Task description:
Only the pictures are to be left out; set down the rest of the records exactly.

Data extracts:

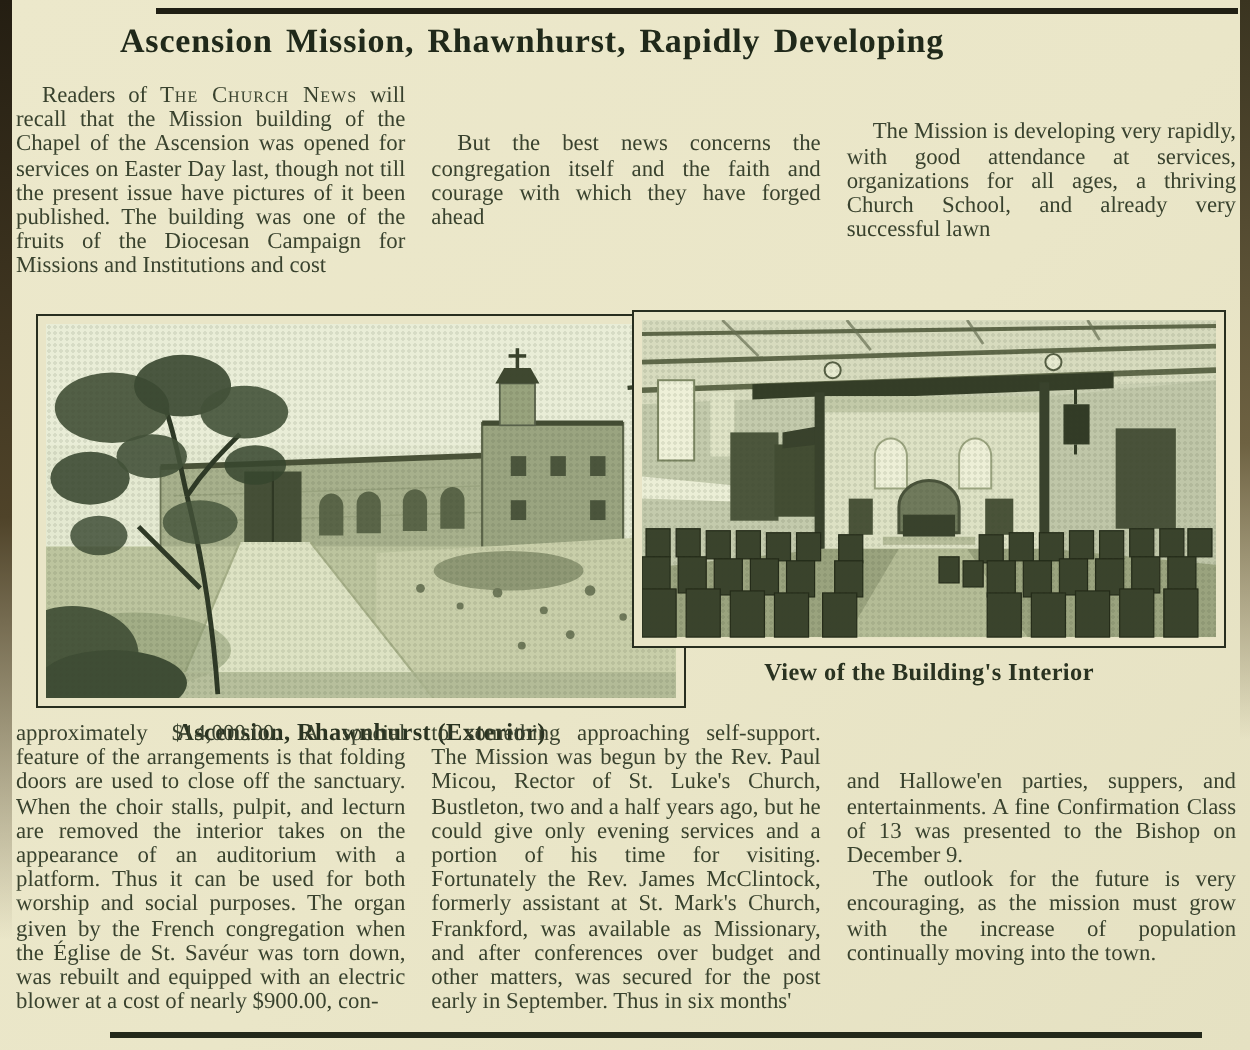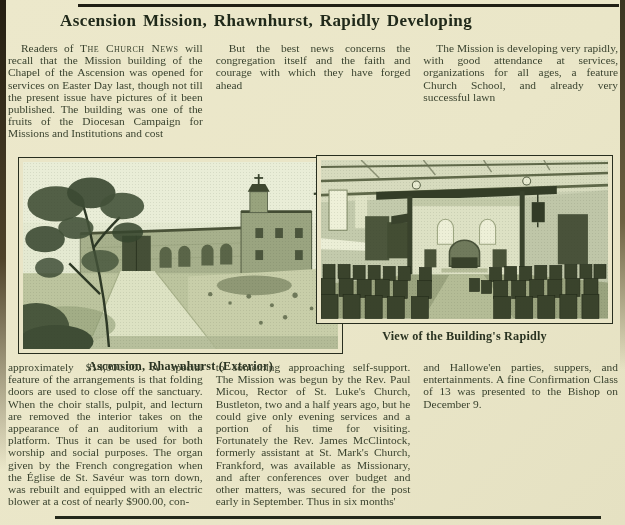--- a/index.html
+++ b/index.html
@@ -19,7 +19,7 @@
   .headline{position:absolute;left:60px;top:11px;width:545px;margin:0;
     text-align:left;font-size:17px;font-weight:bold;letter-spacing:.4px;word-spacing:2px;
     color:#20291a;}
-  .cols{position:absolute;left:8px;width:610px;display:flex;gap:13px;}
+  .cols{position:absolute;left:8px;width:610px;display:flex;gap:13px;align-items:center;}
   .cols-top{top:42px;}
   .cols-bottom{top:361px;}
   .col{flex:1 1 0;min-width:0;}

Your response:
--- a/index.html
+++ b/index.html
@@ -19,7 +19,7 @@
   .headline{position:absolute;left:60px;top:11px;width:545px;margin:0;
     text-align:left;font-size:17px;font-weight:bold;letter-spacing:.4px;word-spacing:2px;
     color:#20291a;}
-  .cols{position:absolute;left:8px;width:610px;display:flex;gap:13px;}
+  .cols{position:absolute;left:8px;width:610px;display:flex;gap:13px;align-items:center;}
   .cols-top{top:42px;}
   .cols-bottom{top:361px;}
   .col{flex:1 1 0;min-width:0;}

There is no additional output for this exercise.